Make an exact copy of the entries below, with all images left out.

--- Page-level text extractions ---
-*-*-
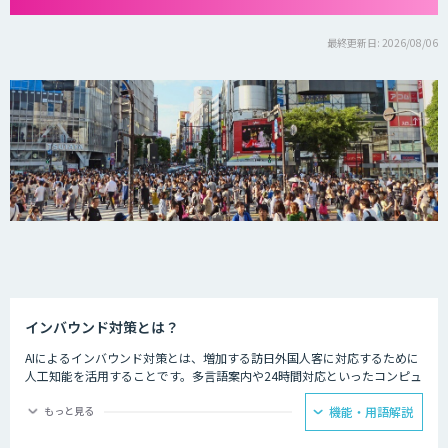
最終更新日: 2026/08/06
インバウンド対策とは？
AIによるインバウンド対策とは、増加する訪日外国人客に対応するために
人工知能を活用することです。多言語案内や24時間対応といったコンピュ
ーターならではの強みを生かし、AIを観光業界に役立てている事例があり
ます。
もっと見る
機能・用語解説
ホテルの予約サービスやアミューズメント施設、観光案内所などでは多言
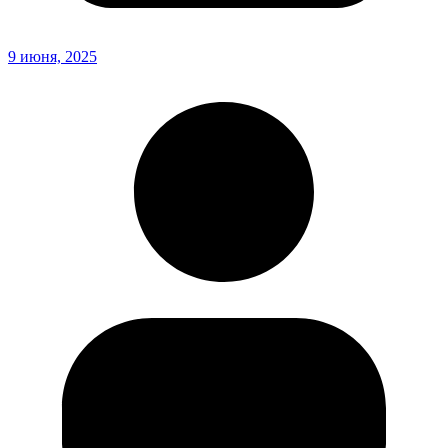
9 июня, 2025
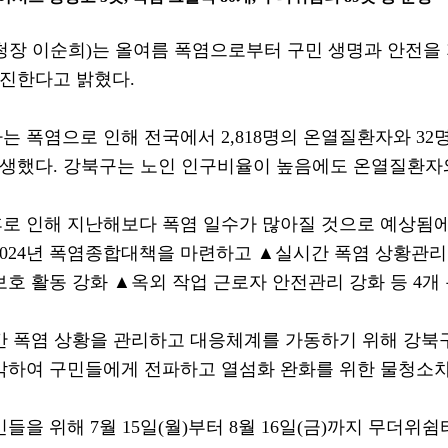
청장 이순희
)
는 올여름 폭염으로부터 구민 생명과 안전을
추진한다고 밝혔다
.
는 폭염으로 인해 전국에서
2,818
명의 온열질환자와
32
발생했다
.
강북구는 노인 인구비율이 높음에도 온열질환자와
로 인해 지난해보다 폭염 일수가 많아질 것으로 예상됨에
024
년 폭염종합대책을 마련하고
▲
실시간 폭염 상황관리
보호 활동 강화
▲
옥외 작업 근로자 안전관리 강화 등
4
개
간 폭염 상황을 관리하고 대응체계를 가동하기 위해 강북
악하여 구민들에게 전파하고 열섬화 완화를 위한 물청소
민들을 위해
7
월
15
일
(
월
)
부터
8
월
16
일
(
금
)
까지 무더위쉼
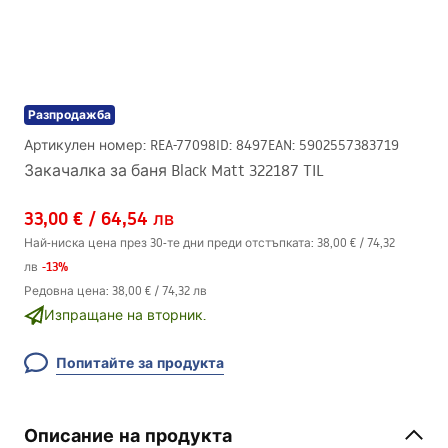
Разпродажба
Артикулен номер
:
REA-77098
ID
:
8497
EAN
:
5902557383719
Закачалка за баня Black Matt 322187 TIL
33,00 €
/
64,54 лв
Най-ниска цена през 30-те дни преди отстъпката:
38,00 €
/
74,32
-
13
%
лв
Редовна цена
:
38,00 €
/
74,32 лв
Изпращане на вторник.
Попитайте за продукта
Описание на продукта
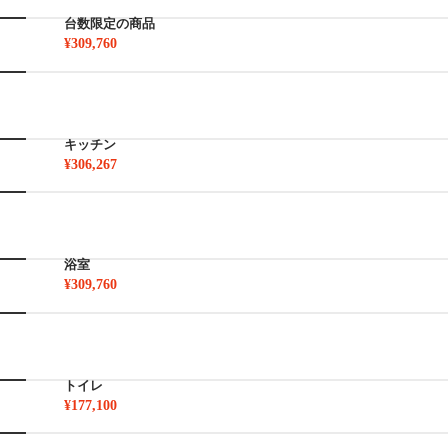
台数限定の商品
¥309,760
キッチン
¥306,267
浴室
¥309,760
トイレ
¥177,100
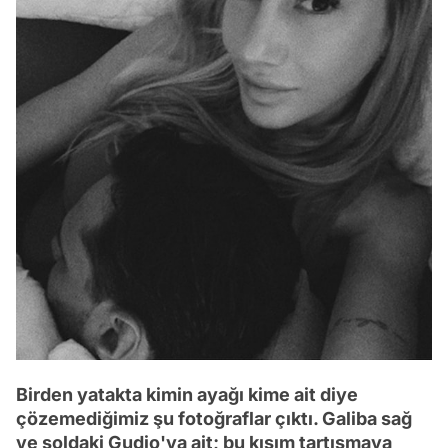
Birden yatakta kimin ayağı kime ait diye
çözemediğimiz şu fotoğraflar çıktı. Galiba sağ
ve soldaki Gudio'ya ait; bu kısım tartışmaya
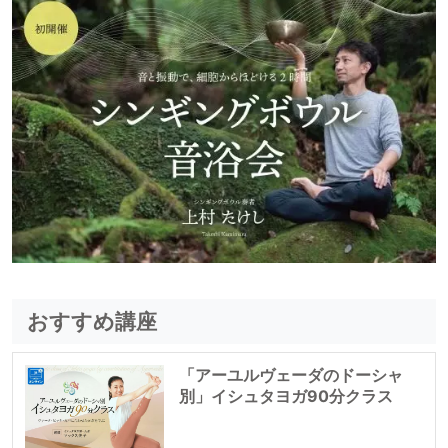
おすすめ講座
「アーユルヴェーダのドーシャ
別」イシュタヨガ90分クラス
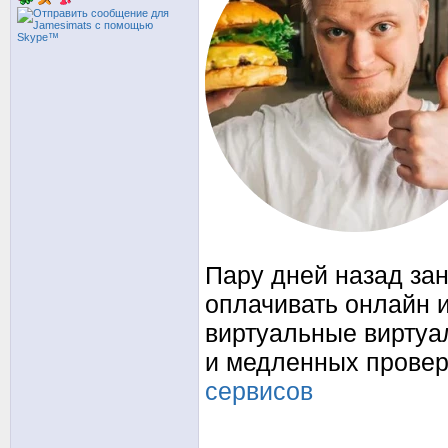
Пару дней назад за
оплачивать онлайн 
виртуальные виртуа
и медленных провер
сервисов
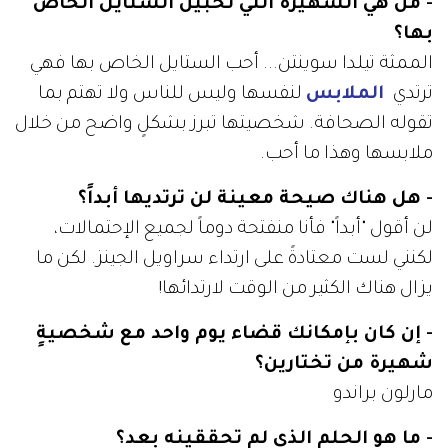
- من هي الشهيرة التي تحبين الستايل الخاص
بها؟
الممثة تيلدا سوينتن... أحب الستايل الخاص بها فهي
ترتدي
الملابس
لنفسها وليس للناس ولا تهتم بما
تقوله الصحافة. شخصيتها تبرز بشكلٍ واضح من خلال
ملابسها وهذا ما أحب.
- هل هناك صيحة معينة لن ترتديها أبداً؟
لن أقول "أبداً" فأنا منفتحة دوماً لجميع الإحتمالات،
لكنني لست معتادةً على ارتداء سراويل الجينز. لكن ما
يزال هناك الكثير من الوقت لارتدائها!
- إن كان بإمكانك قضاء يوم واحد مع شخصيةٍ
شهيرة من تختارين؟
مارلون براندو
- ما هو الحلم الذي لم تحققينه بعد؟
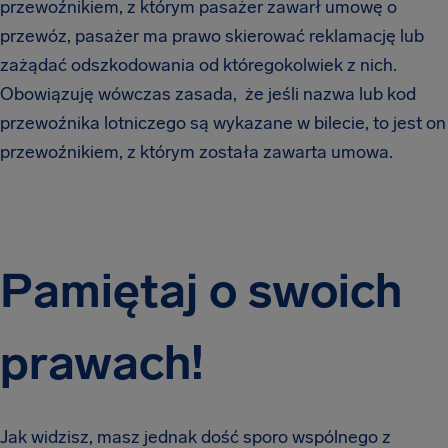
przewoźnikiem, z którym pasażer zawarł umowę o
przewóz, pasażer ma prawo skierować reklamację lub
zażądać odszkodowania od któregokolwiek z nich.
Obowiązuję wówczas zasada, że jeśli nazwa lub kod
przewoźnika lotniczego są wykazane w bilecie, to jest on
przewoźnikiem, z którym została zawarta umowa.
Pamiętaj o swoich
prawach!
Jak widzisz, masz jednak dość sporo wspólnego z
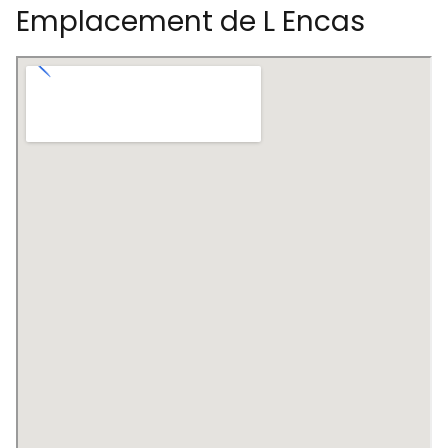
Emplacement de L Encas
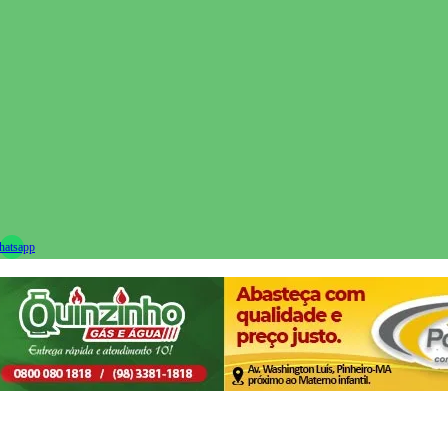
ram
atsapp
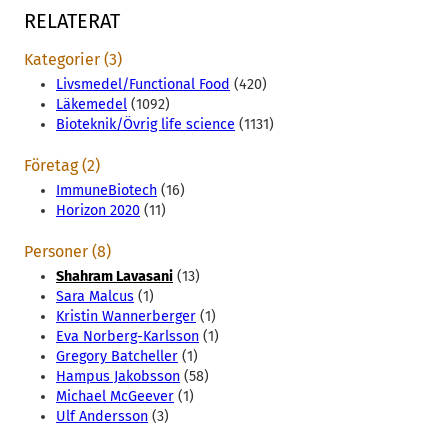
RELATERAT
Kategorier (3)
Livsmedel/Functional Food
(420)
Läkemedel
(1092)
Bioteknik/Övrig life science
(1131)
Företag (2)
ImmuneBiotech
(16)
Horizon 2020
(11)
Personer (8)
Shahram Lavasani
(13)
Sara Malcus
(1)
Kristin Wannerberger
(1)
Eva Norberg-Karlsson
(1)
Gregory Batcheller
(1)
Hampus Jakobsson
(58)
Michael McGeever
(1)
Ulf Andersson
(3)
-*-*-
--- EXERCISE OUTPUT ---
最終更新日: 2026/08/06
インバウンド対策とは？
AIによるインバウンド対策とは、増加する訪日外国人客に対応するために
人工知能を活用することです。多言語案内や24時間対応といったコンピュ
ーターならではの強みを生かし、AIを観光業界に役立てている事例があり
ます。
もっと見る
機能・用語解説
ホテルの予約サービスやアミューズメント施設、観光案内所などでは多言
9 июня, 2025
청장 이순희
)
는 올여름 폭염으로부터 구민 생명과 안전을
추진한다고 밝혔다
.
는 폭염으로 인해 전국에서
2,818
명의 온열질환자와
32
발생했다
.
강북구는 노인 인구비율이 높음에도 온열질환자와
로 인해 지난해보다 폭염 일수가 많아질 것으로 예상됨에
024
년 폭염종합대책을 마련하고
▲
실시간 폭염 상황관리
보호 활동 강화
▲
옥외 작업 근로자 안전관리 강화 등
4
개
간 폭염 상황을 관리하고 대응체계를 가동하기 위해 강북
악하여 구민들에게 전파하고 열섬화 완화를 위한 물청소
민들을 위해
7
월
15
일
(
월
)
부터
8
월
16
일
(
금
)
까지 무더위쉼
Разпродажба
Артикулен номер
:
REA-77098
ID
:
8497
EAN
:
5902557383719
Закачалка за баня Black Matt 322187 TIL
33,00 €
/
64,54 лв
Най-ниска цена през 30-те дни преди отстъпката:
38,00 €
/
74,32
-
13
%
лв
Редовна цена
:
38,00 €
/
74,32 лв
Изпращане на вторник.
Попитайте за продукта
Описание на продукта
台数限定の商品
¥309,760
キッチン
¥306,267
浴室
¥309,760
トイレ
¥177,100
Birden yatakta kimin ayağı kime ait diye
çözemediğimiz şu fotoğraflar çıktı. Galiba sağ
ve soldaki Gudio'ya ait; bu kısım tartışmaya
おすすめ講座
「アーユルヴェーダのドーシャ
別」イシュタヨガ90分クラス
Пару дней назад за
оплачивать онлайн 
виртуальные виртуа
и медленных провер
сервисов
- من هي الشهيرة التي تحبين الستايل الخاص
بها؟
الممثة تيلدا سوينتن... أحب الستايل الخاص بها فهي
ترتدي
الملابس
لنفسها وليس للناس ولا تهتم بما
تقوله الصحافة. شخصيتها تبرز بشكلٍ واضح من خلال
ملابسها وهذا ما أحب.
- هل هناك صيحة معينة لن ترتديها أبداً؟
لن أقول "أبداً" فأنا منفتحة دوماً لجميع الإحتمالات،
لكنني لست معتادةً على ارتداء سراويل الجينز. لكن ما
يزال هناك الكثير من الوقت لارتدائها!
- إن كان بإمكانك قضاء يوم واحد مع شخصيةٍ
شهيرة من تختارين؟
مارلون براندو
- ما هو الحلم الذي لم تحققينه بعد؟
przewoźnikiem, z którym pasażer zawarł umowę o
przewóz, pasażer ma prawo skierować reklamację lub
zażądać odszkodowania od któregokolwiek z nich.
Obowiązuję wówczas zasada, że jeśli nazwa lub kod
przewoźnika lotniczego są wykazane w bilecie, to jest on
przewoźnikiem, z którym została zawarta umowa.
Pamiętaj o swoich
prawach!
Jak widzisz, masz jednak dość sporo wspólnego z
Emplacement de L Encas
ram
atsapp
RELATERAT
Kategorier (3)
Livsmedel/Functional Food
(420)
Läkemedel
(1092)
Bioteknik/Övrig life science
(1131)
Företag (2)
ImmuneBiotech
(16)
Horizon 2020
(11)
Personer (8)
Shahram Lavasani
(13)
Sara Malcus
(1)
Kristin Wannerberger
(1)
Eva Norberg-Karlsson
(1)
Gregory Batcheller
(1)
Hampus Jakobsson
(58)
Michael McGeever
(1)
Ulf Andersson
(3)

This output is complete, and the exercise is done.